H(2)O(2) and ethanol act synergistically to gate ryanodine receptor/calcium-release channel.

We examined the effect of low concentrations of H(2)O(2) on the Ca(2+)-release channel/ryanodine receptor (RyR) to determine if H(2)O(2) plays a physiological role in skeletal muscle function. Sarcoplasmic reticulum vesicles from frog skeletal muscle and type 1 RyRs (RyR1) purified from rabbit skeletal muscle were incorporated into lipid bilayers. Channel activity of the frog RyR was not affected by application of 4.4 mM (0.02%) ethanol. Open probability (P(o)) of such ethanol-treated RyR channels was markedly increased on subsequent addition of 10 microM H(2)O(2).
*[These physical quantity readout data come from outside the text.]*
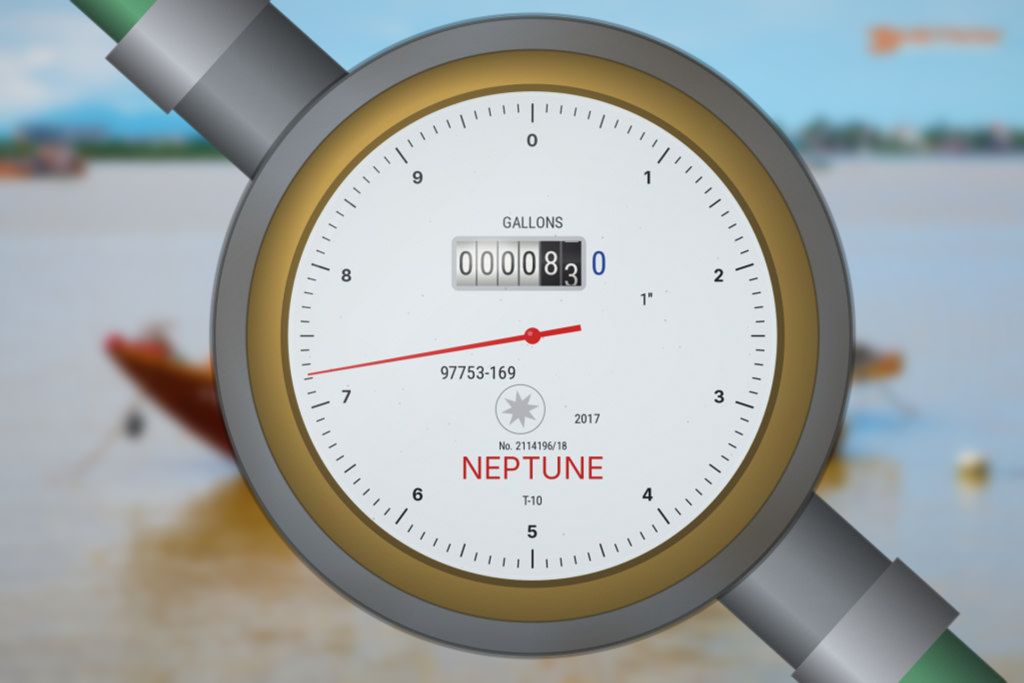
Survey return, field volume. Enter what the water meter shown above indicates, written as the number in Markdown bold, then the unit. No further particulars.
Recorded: **827.2** gal
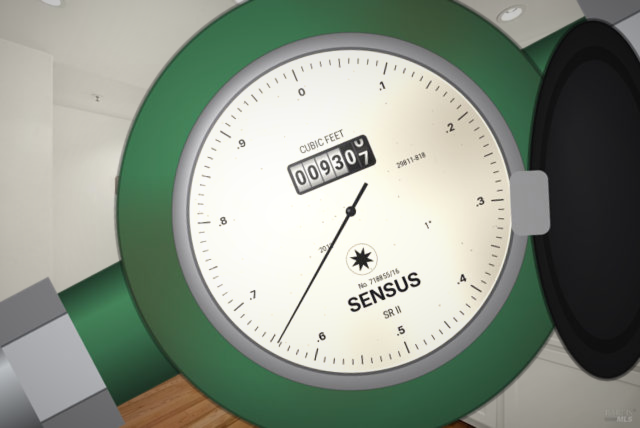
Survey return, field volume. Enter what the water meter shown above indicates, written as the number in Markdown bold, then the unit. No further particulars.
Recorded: **9306.64** ft³
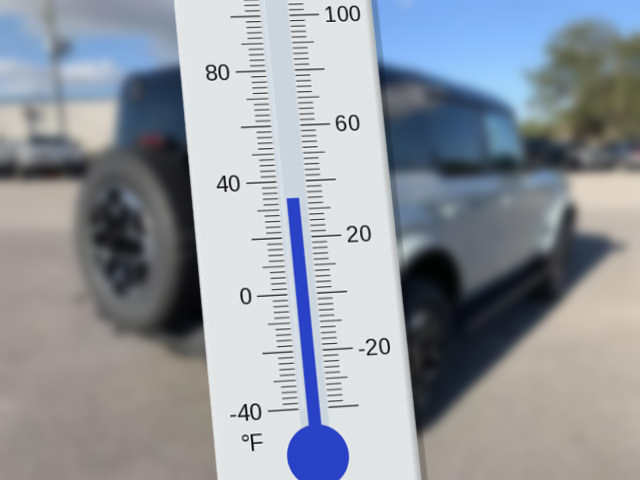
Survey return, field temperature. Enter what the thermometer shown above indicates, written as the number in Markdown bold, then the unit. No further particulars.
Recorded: **34** °F
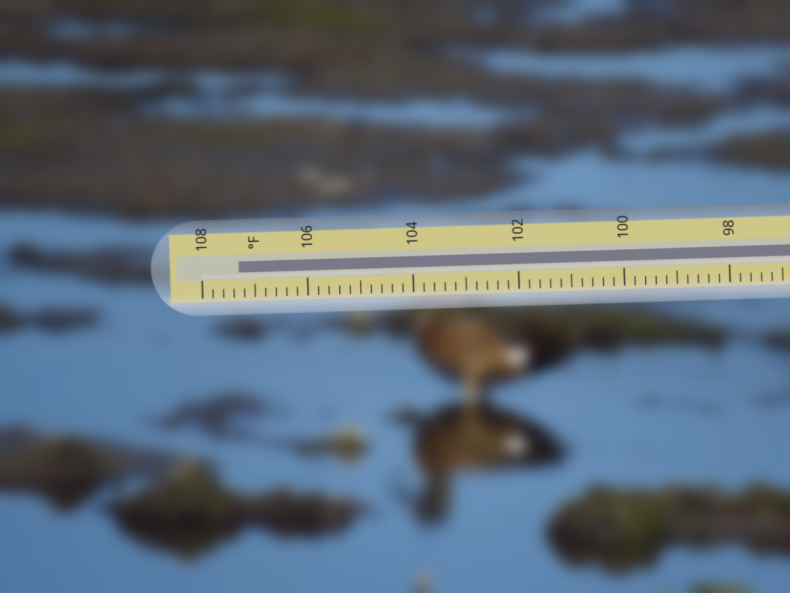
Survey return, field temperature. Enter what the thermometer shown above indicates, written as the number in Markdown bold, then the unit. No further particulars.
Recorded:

Increase of H(2)O(2) to 100 microM caused a further increase in channel activity. Application of 4.4 mM ethanol to 10 microM H(2)O(2)-treated RyRs activated channel activity. Exposure to 10 or 100 microM H(2)O(2) alone, however, failed to increase P(o). Synergistic action of ethanol and H(2)O(2) was also observed on the purified RyR1 channel, which was free from FK506 binding protein (FKBP12). H(2)O(2) at 100-500 microM had no effect on purified channel activity. Application of FKBP12 to the purified RyR1 drastically decreased channel activity but did not alter the effects of ethanol and H(2)O(2). These results suggest that H(2)O(2) may play a pathophysiological, but probably not a physiological, role by directly acting on skeletal muscle RyRs in the presence of ethanol.